Clearly the dog won't respond to cues or even food when over threshhold. Ideally, we would keep the dog under threshhold for all training. This protocol in Emma's book is done in her back yard to start with and is largely Pavlovian IMO. It is meant to take the negative conditioned emotional response out of the tight leash and the gasp or whatever we inadvertently do when we see one of our dog's triggers.You should move it into other situations as well to help the dog generalize to other locations, but it should be done *without* the presence of a trigger.

I don't think she means us to use the same technique while out in the world unless the dog is well under threshhold. Of course that often is not possible. If the dog is not able to take food, my response is to just get the heck outa there. You can't do any training at that point and you certainly won't get any classical conditioning in (except maybe the opposite to the one you want!).

loose leash curious too

my 15 mo old Great Dane is a service dog in training, and his recent behavoir has been nervous (not aggressive), and he pulls both leash and harness. He will train at home. I'm going to try this right away on his home leash pulling.
But I have two underlying problems: he won't take treats in public. Not even peanut butter, not even in a parking lot. Nerves.
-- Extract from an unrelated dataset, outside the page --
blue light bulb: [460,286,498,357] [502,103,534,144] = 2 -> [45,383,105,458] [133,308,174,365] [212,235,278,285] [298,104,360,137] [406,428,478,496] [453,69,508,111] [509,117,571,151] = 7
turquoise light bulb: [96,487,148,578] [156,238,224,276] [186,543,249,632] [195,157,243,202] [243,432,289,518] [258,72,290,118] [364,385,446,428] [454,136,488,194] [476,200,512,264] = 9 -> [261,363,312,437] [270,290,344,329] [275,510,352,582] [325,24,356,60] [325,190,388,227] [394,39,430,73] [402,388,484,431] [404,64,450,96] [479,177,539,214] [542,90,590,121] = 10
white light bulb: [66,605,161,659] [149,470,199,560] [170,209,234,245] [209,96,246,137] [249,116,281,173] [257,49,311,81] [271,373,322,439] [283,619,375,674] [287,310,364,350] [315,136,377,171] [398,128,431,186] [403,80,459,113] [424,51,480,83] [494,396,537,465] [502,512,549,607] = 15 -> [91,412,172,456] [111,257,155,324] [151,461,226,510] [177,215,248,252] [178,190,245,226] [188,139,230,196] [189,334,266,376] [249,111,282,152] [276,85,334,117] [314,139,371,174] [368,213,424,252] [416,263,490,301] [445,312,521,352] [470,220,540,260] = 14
Also, he'll learn a behavior, like recall, then after a few days refuse to do it, reverting to old habits no matter what I've got in my hand.
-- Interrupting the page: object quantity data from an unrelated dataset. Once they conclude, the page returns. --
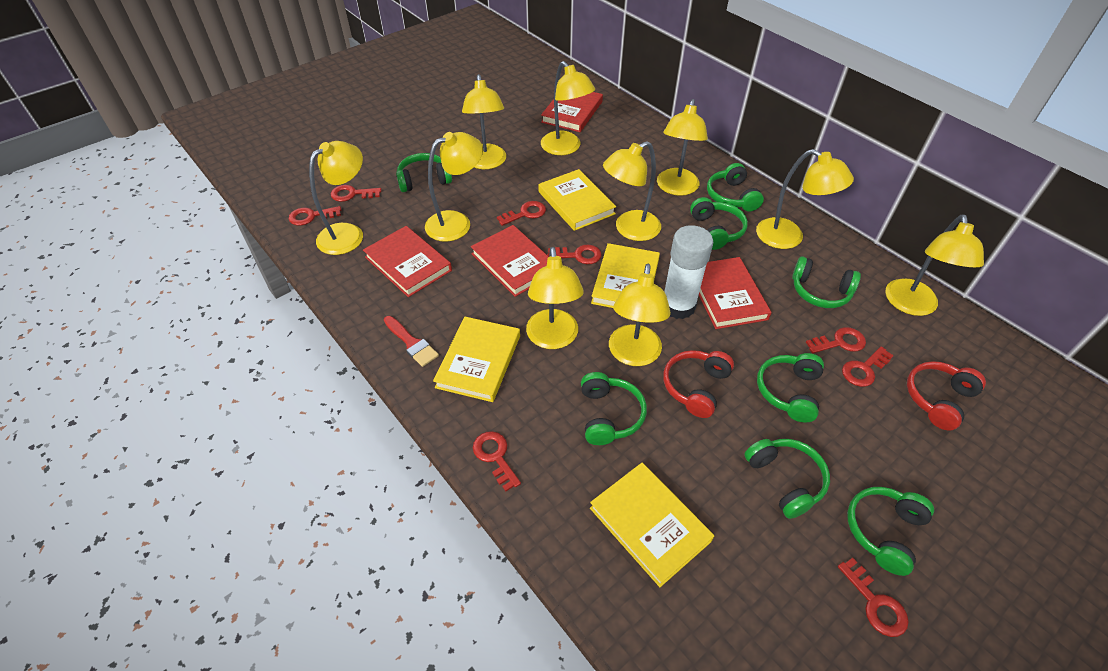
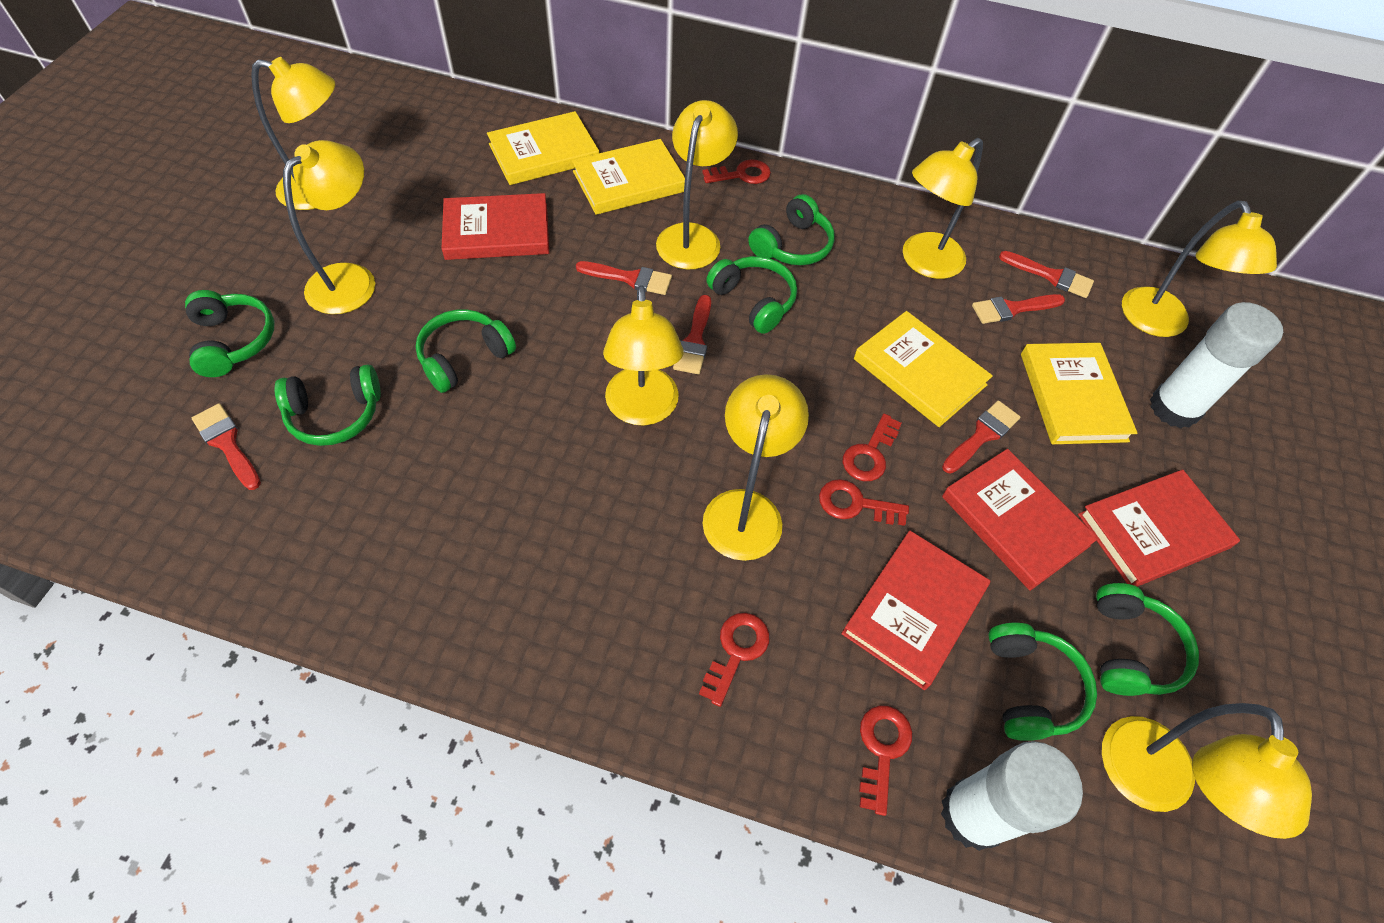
green headphones: [396,153,452,192] [581,372,647,445] [690,197,748,250] [707,163,764,212] [744,439,830,519] [757,353,824,423] [792,256,861,308] [847,487,934,576] = 8 -> [185,290,275,377] [274,364,381,446] [416,309,516,393] [706,256,797,334] [748,194,835,265] [988,623,1097,741] [1096,583,1199,696] = 7
red brush: [384,316,439,367] = 1 -> [192,403,261,490] [576,261,672,295] [673,295,711,374] [942,401,1020,474] [972,294,1065,324] [999,251,1094,298] = 6
red headphones: [663,350,734,418] [907,361,986,430] = 2 -> none = 0
red key: [289,206,341,226] [331,185,381,202] [473,431,521,491] [497,201,546,226] [547,245,601,264] [806,327,866,353] [838,558,909,637] [842,346,894,387] = 8 -> [699,613,770,707] [702,159,771,184] [819,479,909,526] [842,414,902,481] [859,705,912,816] = 5
white glue stick: [664,225,713,319] = 1 -> [941,741,1083,851] [1150,302,1283,428] = 2
yellow lamp: [309,141,363,255] [425,132,483,242] [462,74,506,169] [526,247,584,349] [541,61,595,155] [603,141,661,241] [609,264,671,366] [657,99,708,196] [756,149,854,249] [885,215,984,316] = 10 -> [251,57,335,210] [283,140,375,314] [603,285,684,426] [656,100,738,269] [703,374,809,561] [903,138,983,279] [1102,703,1312,839] [1122,201,1277,337] = 8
Incompatible with loose-leash walking?

This is a great idea but I'm just curious - will this not be incompatible with training Loose-Leash Walking? ie. if you click & reward a dog whenever his leash goes tight, might that not encourage him to pull on the leash in order achieve the tension on it that seems to "produce" the reward?
Also - aggressive dogs often lunge on the leash anyway, which tightens it - how will a dog distinguish between that and this? Might this not encourage the dog to keep lunging?

(Not meaning to criticise the technique but just genuinely curious!)
Would be very keen to hear your thoughts -
Thank you,

expanding loose-leash to loose and gentle leash

We have practiced a double-tug method.  The first tug is gentle and brief, alerting the dog that he's at the end of the range.  If he doesn't respond, a second tug is combined with a sit command and held until his attention turns to you and he calms down.  Then we resume walking.  It can take five minutes to go five yards at first, but this method seems to create and habituate an awareness of where the handler is as well as calmness when on the leash.

loose leash

A dog trained to loose leash walking should respond (under threshhold!!) to the tightening of the leash by turning towards the handler anyway, so it should not cause any conflict. I would eliminate the click (it is not needed for Classical Conditioning) and just do the gasp-leash tighten-feed routine.